This is what I'm thinking in the first edition of my Olympic diary:
Channel 2's ratings for the first Sunday of NBC's Turin Olympics hardly bombed, but the Games couldn't compete with local ratings for ABC's one-two Sunday punch of "Desperate Housewives" and "Grey's Anatomy."
Both ABC series had 22.9 ratings on Channel 7, well above the 19.3 that Channel 2 had opposite "Housewives" and the 14.7 it had opposite "Grey's." "Grey's" larger victory could be the result of the smart decision to have the Feb. 5 Super Bowl episode end with a cliffhanger that was played out Sunday with Meredith Grey (Ellen Pompeo) surviving a bomb blast.
Still, Channel 2's 15.4 rating for the entire evening is considerably above NBC's normal programming and 15 percent higher than WGRZ recorded on the first Sunday night at Salt Lake City in 2002.
The bigger local upset came Friday night when the results show of ABC's "Dancing with the Stars" on Channel 7 had a narrow edge locally over Channel 2's coverage of the opening ceremony from 8 to 9 p.m. The 14.9 local rating for the entire opening ceremonies was off 44 percent locally from Salt Lake, with Saturday's 14.0 rating slipping 19 percent locally from 2002.
Channel 2's ratings have been higher than the national average, but the Games have hardly taken Buffalo by storm. Channel 2 placed No. 23 among NBC affiliates on Friday, one spot behind another border city, Seattle. Detroit, a third border city that can catch CBC's coverage, didn't finish in the Top 20. On Saturday night, Channel 2 finished 34th.
The Turin Games face strong competition again tonight, opposite the one-two Fox punch of "American Idol" and "House." So far, it appears that the competition's decision to battle the Olympics head-to-head is paying off big time in Buffalo.
NBC may want its affiliates to keep the suspense up as it usually does in the taped-delayed Olympics, but Channel 2 News should realize that we live in CBC country and it's silly to suppress the news. It is one thing to refer to Turin by its old name, Torino, quite another for affiliates near border cities to keep old news from its viewers.
But there was Channel 2's Stu Boyar telling viewers at 6 p.m. Sunday what events would be carried on NBC an hour later without giving any results that Western New Yorkers could have seen live that afternoon on Canadian television.
Channel 2 General Manager Jim Toellner said that decision was counter to what happened during Saturday's 6 p.m. sports report, when the station warned viewers who didn't want to know the results that music would be played while graphics were shown and it would stop after the results were finished. That's the right way to go, especially since NBC's Nightly News does something similar.
Channel 2 looked pretty silly Sunday by pretending nothing had happened yet. The other local news channels aren't under any obligation to take part in this charade.
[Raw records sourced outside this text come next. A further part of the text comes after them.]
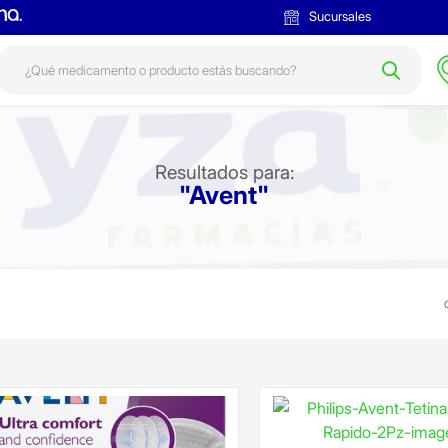
Sucursales
Resultados para:
"Avent"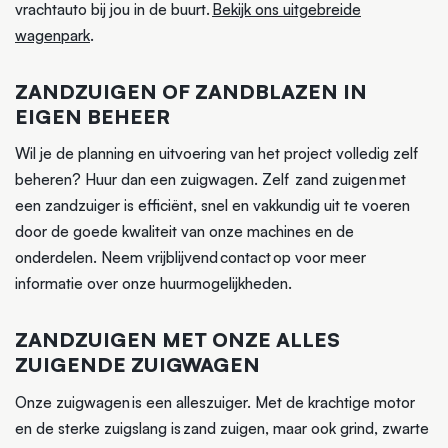
vrachtauto bij jou in de buurt.
Bekijk ons uitgebreide
wagenpark
.
ZANDZUIGEN OF ZANDBLAZEN IN
EIGEN BEHEER
Wil je de planning en uitvoering van het project volledig zelf
beheren? Huur dan een zuigwagen. Zelf zand zuigen met
een zandzuiger is efficiënt, snel en vakkundig uit te voeren
door de goede kwaliteit van onze machines en de
onderdelen. Neem vrijblijvend contact op voor meer
informatie over onze huurmogelijkheden.
ZANDZUIGEN MET ONZE ALLES
ZUIGENDE ZUIGWAGEN
Onze zuigwagen is een alleszuiger. Met de krachtige motor
en de sterke zuigslang is zand zuigen, maar ook grind, zwarte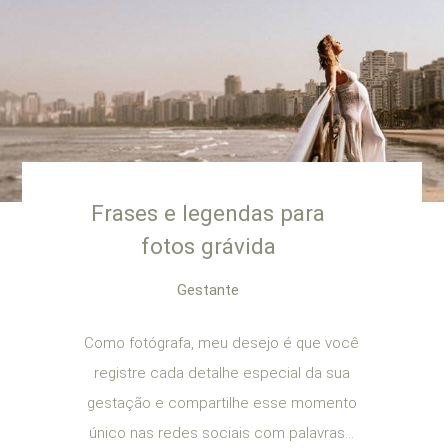
Frases e legendas para
fotos grávida
Gestante
Como fotógrafa, meu desejo é que você
registre cada detalhe especial da sua
gestação e compartilhe esse momento
único nas redes sociais com palavras...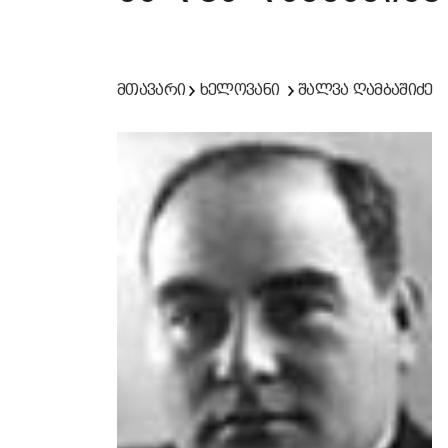
მთავარი
ხელოვანი
შალვა ღამბაშიძე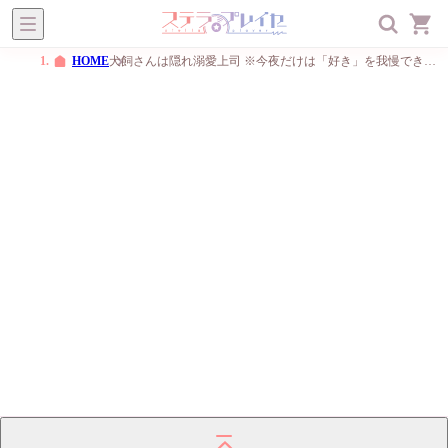
ステラプレイヤー
オトメ
BL
一般
メニュー
HOME
犬飼さんは隠れ溺愛上司 ※今夜だけは「好き」を我慢できません！(CV：一之瀬昴)【ステラプレイヤー限定版】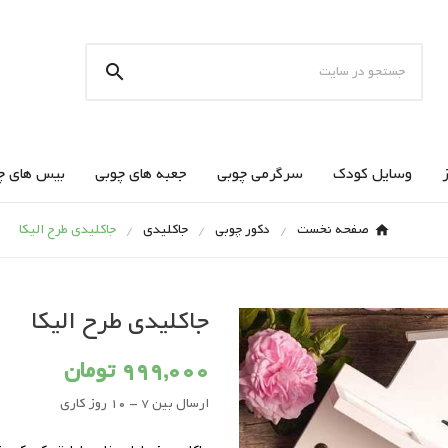

وسایل کودک
سرگرمی چوبی
جعبه های چوبی
بیس های چ
صفحه نخست
دکور چوبی
جاکلیدی
جاکلیدی طرح الیکا
جاکلیدی طرح الیکا
999,000 تومان
ارسال بین 7 - 10 روز کاری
Paul Peck's 6 p.m. sports report on WNLO-TV, Channel 4's sister station, gave all the Olympic details that Channel 2 was suppressing.
The failure of Olympic skier Bode Miller to medal in the downhill Sunday and the withdrawal of U.S. figure skater Michelle Kwan can't help NBC's future ratings unless Kwan's replacement, Emily Hughes, can exceed expectations that she only finish in the Top 10. Speaking of Emily, doesn't she look like Alyson Hannigan, one of the stars of "How I Met Your Mother"?
These are the first DVR Olympics at my house. The technological advance allows viewers to record the Olympics, then fast forward through the incessant commercials to the good parts. I watched Saturday night's 3 1/2 -hour coverage in less than two hours. The DVR certainly comes in handy during those lengthy seven-minute speed skating events.
That Channel 2 promo extolling its tough reporting team of Red Coats make me laugh more than anything I've seen on "Saturday Night Live" this season. The promo is a parody, right?
I knew I had seen Olympic gold medalist Shaun White somewhere before the goofy snowboarder was telling NBC host Bob Costas Sunday night that he was interested in figure skater Sasha Cohen. "Dad, that's the guy we saw on 'Punk'd'," advised my son, Max. Sure enough, White was a hidden-camera victim of Ashton Kutcher this season.
When you get skating expert Dick Button, you can throw objectivity to the wind. After a U.S. pairs team pulled off a triple throw axel for the first time in Olympic history that they only made 20 percent of the time in practice, Button said: "Oh, I am so proud of them. How delightful. That is just a special, special moment for them. It is such a delicious moment. I almost have tears of happiness for them having done it."
Only Button could get away with that kind of patriotic gushing.
I confuse the voices of skiing play-by-play man Steve Podborski and analyst Trace Worthington, but I'm sure fans of Canadian gold medalist Jennifer Heil knew the difference after she won Saturday night and silenced the NBC experts who proclaimed the knock on her is she "isn't a big event skier." Podborski should know. He's a Canadian. After Heil won, Worthington did proclaim: "We can now officially call her a big event skier." You better if Podborski is going to be allowed to return to Canada.